◆ WHAT IS NEEDED ◆
The records below hold a stretch from the line with "index mcp: (160, 127)" through the line with "pinky tip: (210, 241)"; return exactly those lines, ends included, and nothing more.
Start of Block
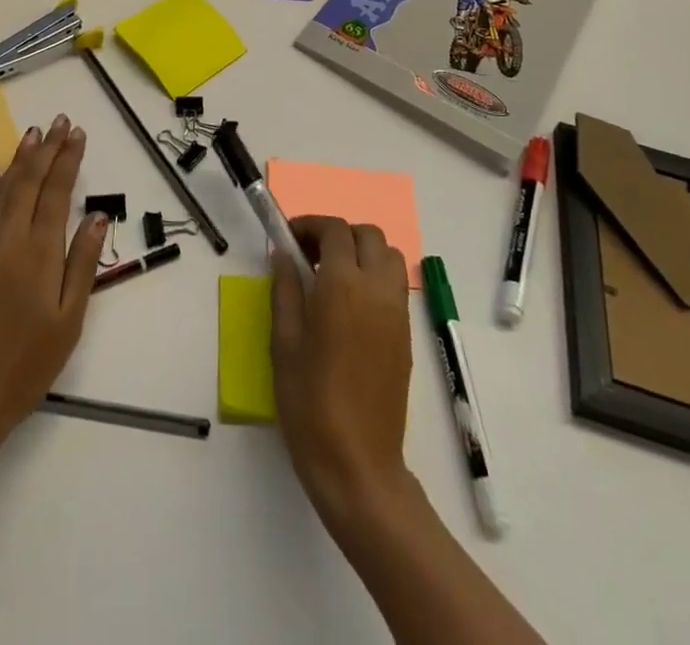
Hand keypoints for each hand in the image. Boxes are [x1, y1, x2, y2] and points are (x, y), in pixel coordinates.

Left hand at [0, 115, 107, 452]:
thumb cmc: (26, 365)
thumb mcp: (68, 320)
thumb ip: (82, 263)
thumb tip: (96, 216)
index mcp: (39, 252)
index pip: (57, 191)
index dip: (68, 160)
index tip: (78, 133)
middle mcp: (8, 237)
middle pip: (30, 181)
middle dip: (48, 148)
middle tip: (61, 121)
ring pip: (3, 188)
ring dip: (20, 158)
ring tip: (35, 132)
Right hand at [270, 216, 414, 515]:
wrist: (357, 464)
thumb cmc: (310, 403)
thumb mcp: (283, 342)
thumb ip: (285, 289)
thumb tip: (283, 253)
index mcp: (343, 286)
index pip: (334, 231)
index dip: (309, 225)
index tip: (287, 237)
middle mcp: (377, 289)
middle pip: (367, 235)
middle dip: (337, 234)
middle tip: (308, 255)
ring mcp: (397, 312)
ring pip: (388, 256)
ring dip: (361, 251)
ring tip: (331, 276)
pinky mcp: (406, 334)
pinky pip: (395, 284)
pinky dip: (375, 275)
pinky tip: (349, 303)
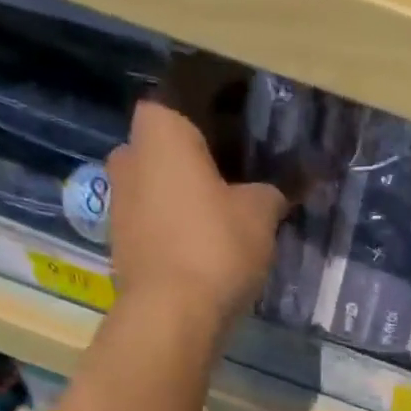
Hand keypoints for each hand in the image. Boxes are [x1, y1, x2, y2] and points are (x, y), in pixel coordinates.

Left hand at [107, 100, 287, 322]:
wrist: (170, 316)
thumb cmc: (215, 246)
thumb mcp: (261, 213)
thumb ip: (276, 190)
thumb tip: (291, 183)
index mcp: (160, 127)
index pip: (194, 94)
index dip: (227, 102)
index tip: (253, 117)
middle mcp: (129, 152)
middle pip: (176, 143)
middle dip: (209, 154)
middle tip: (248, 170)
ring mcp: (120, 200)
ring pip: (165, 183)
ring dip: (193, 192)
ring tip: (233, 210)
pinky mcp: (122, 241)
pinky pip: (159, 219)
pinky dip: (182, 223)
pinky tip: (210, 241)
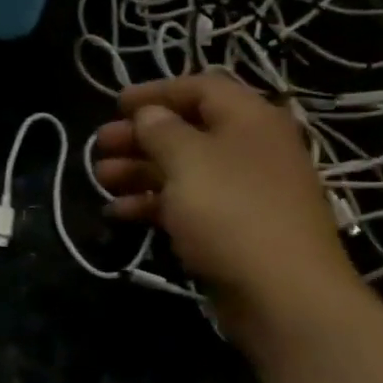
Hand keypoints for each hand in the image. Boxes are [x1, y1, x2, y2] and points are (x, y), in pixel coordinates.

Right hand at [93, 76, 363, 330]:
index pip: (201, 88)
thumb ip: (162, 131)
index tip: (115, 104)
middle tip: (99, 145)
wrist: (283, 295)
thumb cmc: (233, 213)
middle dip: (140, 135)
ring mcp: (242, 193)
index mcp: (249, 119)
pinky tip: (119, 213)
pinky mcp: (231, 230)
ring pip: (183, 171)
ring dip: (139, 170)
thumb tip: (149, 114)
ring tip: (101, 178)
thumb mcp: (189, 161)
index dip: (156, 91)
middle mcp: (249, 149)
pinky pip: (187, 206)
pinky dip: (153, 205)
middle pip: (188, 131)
End of Block
◆ COMPLETED TASK ◆
index mcp: (160, 127)
index pip: (194, 94)
index dip: (227, 102)
index tip: (253, 117)
middle mcp: (129, 152)
middle pip: (176, 143)
middle dip: (209, 154)
middle tip: (248, 170)
ring mcp: (120, 200)
ring pip: (165, 183)
ring dip: (193, 192)
ring tip: (233, 210)
pinky mcp: (122, 241)
pinky pip: (159, 219)
pinky dip: (182, 223)
pinky tip: (210, 241)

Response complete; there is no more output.